Distribution of positive probes in exons. The distribution of the percent of positive probes in exons is plotted by cell line as well as for the “1 of 11” map. The red bars represent all interrogated exons, and the yellow bars represent exons that contain four more interrogating probe pairs.

Figure 4

Distribution of genes by isoforms. An “on/off” profile was determined for each exon in all genes on the array. An exon was “on” if at least 30% of the interrogating probe pairs were positive. The histogram shows the count of profiles for each gene in all cell lines. The maximum number of profiles was 11, indicating that a particular gene has a different “on/off” pattern of exons. The minimal number of profiles was 1, indicating that a particular gene has the same “on/off” exon pattern in all 11 cell lines tested. The blue bars represent all exons with at least 30% of the interrogating probe pairs positive. The red bars represent exons that contain four or more interrogating probe pairs with at least 30% of the interrogating probe pairs positive. The numbers above the bars indicate the number of genes that contain the specified number of profiles. Of 852 genes, 75 genes have 11 profiles when considering all exons, and nine genes out of 684 have 11 profiles when considering exons with at least four probes.

Figure 5

Analysis of the expression and variance of known and novel transcription across all 11 cell lines. (A) Expression of known and novel transcription from 11 cell lines by the percentage of total nucleotides within the total (black), known (blue), and novel (red) transfrags according to the number of cell lines expressing that transfrag. (B) Estimation of the degree of differential expression across the 11 cell lines. An F-statistic was calculated for each transfrag by the variance of the average pseudo-median value in each transfrag between cell lines divided by the average of the within cell line variation of the pseudo-median value in that transfrag.

Figure 6

Fragment size versus distance to annotation of novel transfrags. (A) The distribution of the size of the novel transfrags from A375 relative to the genome annotations (exons, mRNAs, ESTs). Location is determined by the distance to the nearest known exon in either the 5′ (–) or 3′ (+) direction. (B) Distribution of novel transfrags from the “1 of 11” map.
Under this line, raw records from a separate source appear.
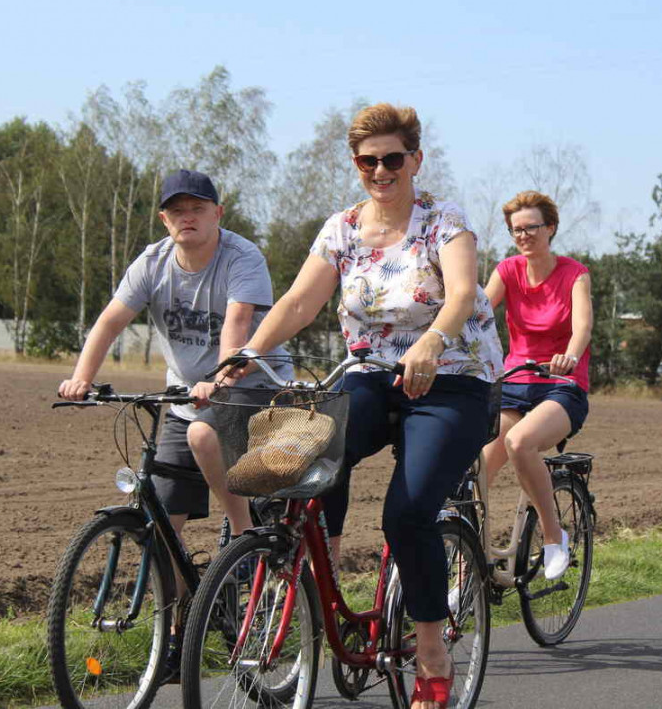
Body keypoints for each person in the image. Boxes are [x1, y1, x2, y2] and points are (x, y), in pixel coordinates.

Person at [200, 103, 503, 709]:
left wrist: (431, 341)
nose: (381, 170)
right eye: (369, 161)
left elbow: (464, 293)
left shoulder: (444, 219)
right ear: (357, 166)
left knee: (408, 514)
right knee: (302, 449)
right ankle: (318, 571)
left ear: (415, 160)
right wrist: (245, 352)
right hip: (373, 375)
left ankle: (433, 653)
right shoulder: (341, 229)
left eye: (393, 158)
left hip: (452, 379)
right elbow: (297, 302)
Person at [57, 168, 290, 675]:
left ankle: (243, 536)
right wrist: (81, 378)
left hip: (251, 386)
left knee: (207, 435)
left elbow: (237, 328)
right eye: (177, 210)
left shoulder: (241, 256)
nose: (187, 217)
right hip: (186, 396)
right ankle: (174, 640)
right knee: (163, 529)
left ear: (216, 214)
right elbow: (111, 320)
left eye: (197, 208)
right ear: (165, 218)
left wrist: (222, 377)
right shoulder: (153, 261)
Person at [481, 190, 593, 580]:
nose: (524, 235)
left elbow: (582, 327)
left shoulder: (574, 274)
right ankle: (469, 567)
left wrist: (571, 355)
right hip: (514, 383)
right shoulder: (508, 270)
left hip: (561, 384)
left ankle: (551, 535)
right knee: (473, 470)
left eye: (531, 227)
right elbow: (477, 314)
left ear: (551, 229)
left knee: (520, 443)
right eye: (516, 230)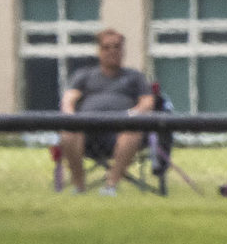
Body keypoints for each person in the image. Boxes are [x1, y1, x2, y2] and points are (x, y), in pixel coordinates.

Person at [59, 28, 155, 194]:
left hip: (120, 130)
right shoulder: (84, 75)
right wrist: (70, 115)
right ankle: (79, 185)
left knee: (133, 131)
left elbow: (147, 102)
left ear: (123, 50)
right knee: (68, 133)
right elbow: (69, 99)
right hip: (88, 131)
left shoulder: (135, 77)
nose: (112, 51)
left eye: (117, 47)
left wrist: (133, 114)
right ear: (99, 50)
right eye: (107, 47)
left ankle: (110, 185)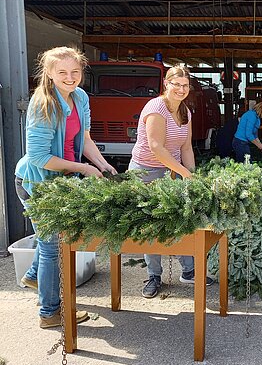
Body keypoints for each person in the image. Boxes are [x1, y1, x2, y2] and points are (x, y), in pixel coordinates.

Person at [15, 46, 118, 328]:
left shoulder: (80, 97)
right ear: (49, 73)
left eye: (75, 72)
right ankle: (50, 313)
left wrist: (102, 164)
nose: (70, 77)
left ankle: (36, 277)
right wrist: (84, 168)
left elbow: (84, 138)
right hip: (36, 183)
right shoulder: (43, 104)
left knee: (52, 243)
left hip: (62, 182)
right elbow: (39, 157)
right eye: (62, 72)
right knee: (52, 246)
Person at [128, 64, 212, 299]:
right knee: (152, 225)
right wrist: (184, 173)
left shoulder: (186, 111)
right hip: (146, 172)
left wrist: (192, 175)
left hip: (172, 171)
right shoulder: (156, 107)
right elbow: (156, 148)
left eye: (186, 86)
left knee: (183, 219)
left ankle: (189, 271)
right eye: (177, 84)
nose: (182, 89)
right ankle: (154, 276)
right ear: (166, 84)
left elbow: (186, 147)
The incremental pattern of transfag sizes reflects the 35 bp spacing of probes.

Figure 7

Northern blot analysis of novel regions. For Northern blots, 12 μg of cytosolic RNA and the poly(A)⁺ fraction from each of the specified cell lines was loaded on the gel. The filters were hybridized with radiolabeled DNA probes corresponding to the cloned RT-PCR products derived from the novel array-predicted transcribed regions described in both the present and previous reports (Kapranov et al. 2002).